Exercise -
Among the entries, find the lines with the string "class" and copy them.

Given records -
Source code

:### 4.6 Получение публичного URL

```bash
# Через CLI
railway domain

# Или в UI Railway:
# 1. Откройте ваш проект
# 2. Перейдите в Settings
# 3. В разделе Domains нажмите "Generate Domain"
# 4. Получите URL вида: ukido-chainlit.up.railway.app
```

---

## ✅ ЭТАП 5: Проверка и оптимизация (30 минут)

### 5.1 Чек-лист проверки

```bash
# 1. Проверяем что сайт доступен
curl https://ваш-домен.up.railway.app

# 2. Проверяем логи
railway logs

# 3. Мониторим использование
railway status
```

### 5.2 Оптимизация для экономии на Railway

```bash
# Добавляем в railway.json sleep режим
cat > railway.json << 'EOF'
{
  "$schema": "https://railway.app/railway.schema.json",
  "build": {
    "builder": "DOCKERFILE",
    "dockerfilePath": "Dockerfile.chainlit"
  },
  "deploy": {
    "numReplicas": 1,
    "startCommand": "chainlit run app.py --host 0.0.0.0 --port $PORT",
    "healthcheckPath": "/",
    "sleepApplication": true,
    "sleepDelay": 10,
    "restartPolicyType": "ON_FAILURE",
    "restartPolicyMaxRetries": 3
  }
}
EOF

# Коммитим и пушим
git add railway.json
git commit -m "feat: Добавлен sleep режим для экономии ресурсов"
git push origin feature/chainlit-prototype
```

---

---

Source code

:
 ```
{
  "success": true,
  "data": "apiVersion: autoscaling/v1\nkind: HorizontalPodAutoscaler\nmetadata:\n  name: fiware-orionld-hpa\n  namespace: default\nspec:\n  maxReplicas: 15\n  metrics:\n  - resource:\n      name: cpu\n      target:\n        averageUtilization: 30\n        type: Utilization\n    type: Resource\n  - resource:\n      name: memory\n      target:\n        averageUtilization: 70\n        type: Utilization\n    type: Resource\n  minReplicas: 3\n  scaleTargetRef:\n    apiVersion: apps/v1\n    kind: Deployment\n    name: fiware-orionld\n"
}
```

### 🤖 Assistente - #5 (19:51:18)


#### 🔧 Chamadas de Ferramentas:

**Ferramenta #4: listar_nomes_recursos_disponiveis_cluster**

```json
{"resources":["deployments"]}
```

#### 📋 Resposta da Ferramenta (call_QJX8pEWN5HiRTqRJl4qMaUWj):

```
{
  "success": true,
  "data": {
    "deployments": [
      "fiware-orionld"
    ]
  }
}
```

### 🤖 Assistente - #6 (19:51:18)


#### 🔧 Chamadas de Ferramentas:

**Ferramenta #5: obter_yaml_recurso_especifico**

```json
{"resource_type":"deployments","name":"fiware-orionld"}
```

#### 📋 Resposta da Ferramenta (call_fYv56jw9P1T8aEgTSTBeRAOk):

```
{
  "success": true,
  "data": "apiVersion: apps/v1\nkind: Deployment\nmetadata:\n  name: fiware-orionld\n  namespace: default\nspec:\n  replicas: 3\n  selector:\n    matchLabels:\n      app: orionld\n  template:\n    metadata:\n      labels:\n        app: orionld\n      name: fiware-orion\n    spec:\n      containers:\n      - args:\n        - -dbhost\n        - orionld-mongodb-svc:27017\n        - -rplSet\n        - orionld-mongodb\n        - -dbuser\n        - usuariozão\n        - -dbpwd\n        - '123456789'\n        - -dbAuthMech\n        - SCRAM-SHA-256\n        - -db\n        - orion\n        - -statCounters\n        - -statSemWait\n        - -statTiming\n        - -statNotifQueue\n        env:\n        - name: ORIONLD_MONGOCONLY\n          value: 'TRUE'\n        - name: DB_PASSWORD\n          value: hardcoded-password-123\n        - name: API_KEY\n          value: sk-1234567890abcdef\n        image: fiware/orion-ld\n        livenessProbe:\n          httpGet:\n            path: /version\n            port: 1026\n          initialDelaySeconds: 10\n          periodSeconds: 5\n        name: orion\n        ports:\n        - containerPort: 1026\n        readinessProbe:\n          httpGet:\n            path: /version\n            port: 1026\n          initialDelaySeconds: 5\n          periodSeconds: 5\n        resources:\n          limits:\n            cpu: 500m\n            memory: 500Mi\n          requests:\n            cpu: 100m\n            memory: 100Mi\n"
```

---

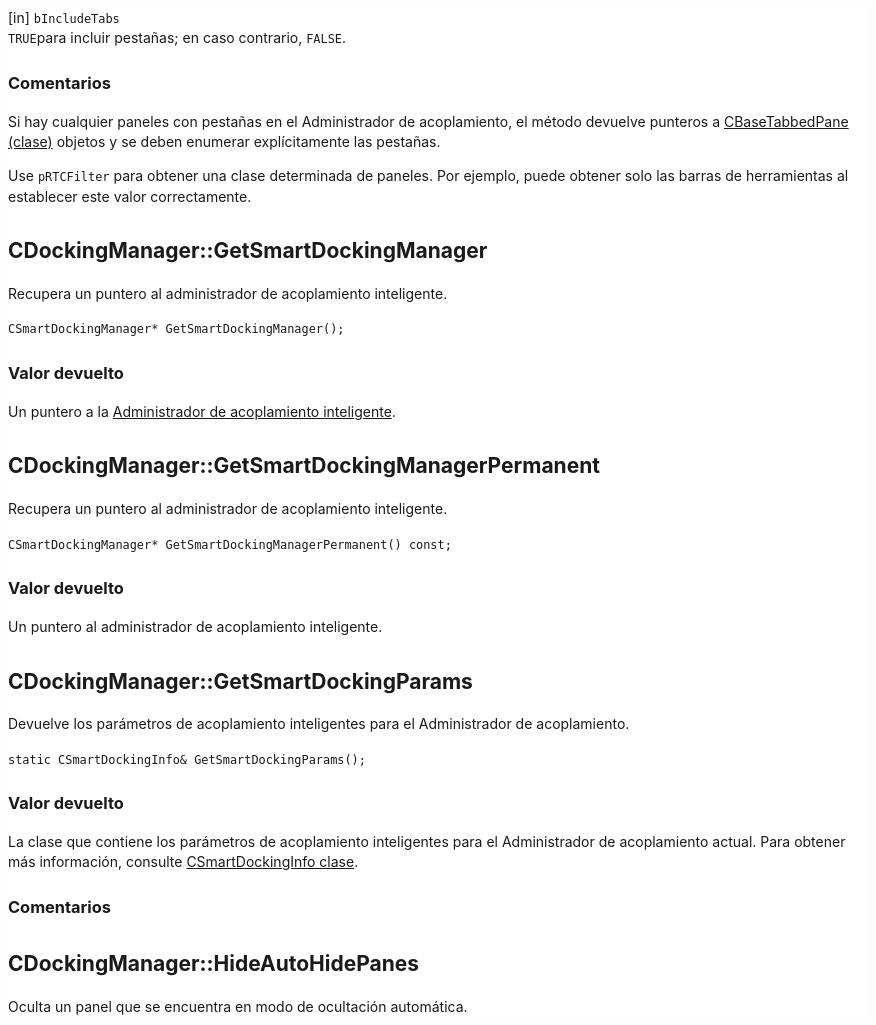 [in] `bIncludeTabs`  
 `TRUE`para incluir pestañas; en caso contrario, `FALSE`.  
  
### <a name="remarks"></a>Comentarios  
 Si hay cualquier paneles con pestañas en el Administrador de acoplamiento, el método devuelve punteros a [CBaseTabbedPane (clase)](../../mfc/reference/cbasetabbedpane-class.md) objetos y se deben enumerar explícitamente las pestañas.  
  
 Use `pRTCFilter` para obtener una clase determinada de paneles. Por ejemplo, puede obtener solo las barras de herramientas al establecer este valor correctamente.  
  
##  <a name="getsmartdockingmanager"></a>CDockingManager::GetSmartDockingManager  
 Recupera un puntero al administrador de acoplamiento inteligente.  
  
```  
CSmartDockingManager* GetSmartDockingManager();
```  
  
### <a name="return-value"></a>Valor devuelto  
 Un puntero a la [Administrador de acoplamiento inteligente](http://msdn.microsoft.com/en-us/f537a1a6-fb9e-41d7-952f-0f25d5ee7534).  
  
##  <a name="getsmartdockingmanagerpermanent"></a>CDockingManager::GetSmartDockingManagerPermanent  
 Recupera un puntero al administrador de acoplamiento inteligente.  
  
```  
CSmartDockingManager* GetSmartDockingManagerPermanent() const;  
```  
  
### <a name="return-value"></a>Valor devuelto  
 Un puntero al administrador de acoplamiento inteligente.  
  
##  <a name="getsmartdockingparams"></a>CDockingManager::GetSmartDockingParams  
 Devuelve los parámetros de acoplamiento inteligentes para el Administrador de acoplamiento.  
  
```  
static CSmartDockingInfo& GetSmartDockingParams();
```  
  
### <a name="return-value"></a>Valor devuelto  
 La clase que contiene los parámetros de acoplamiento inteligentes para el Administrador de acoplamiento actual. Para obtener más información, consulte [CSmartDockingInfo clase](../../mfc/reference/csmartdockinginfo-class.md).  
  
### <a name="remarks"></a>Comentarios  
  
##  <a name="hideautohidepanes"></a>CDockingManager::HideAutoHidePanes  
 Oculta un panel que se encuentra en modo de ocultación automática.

Answer section -
 Si hay cualquier paneles con pestañas en el Administrador de acoplamiento, el método devuelve punteros a [CBaseTabbedPane (clase)](../../mfc/reference/cbasetabbedpane-class.md) objetos y se deben enumerar explícitamente las pestañas.  
 La clase que contiene los parámetros de acoplamiento inteligentes para el Administrador de acoplamiento actual. Para obtener más información, consulte [CSmartDockingInfo clase](../../mfc/reference/csmartdockinginfo-class.md).  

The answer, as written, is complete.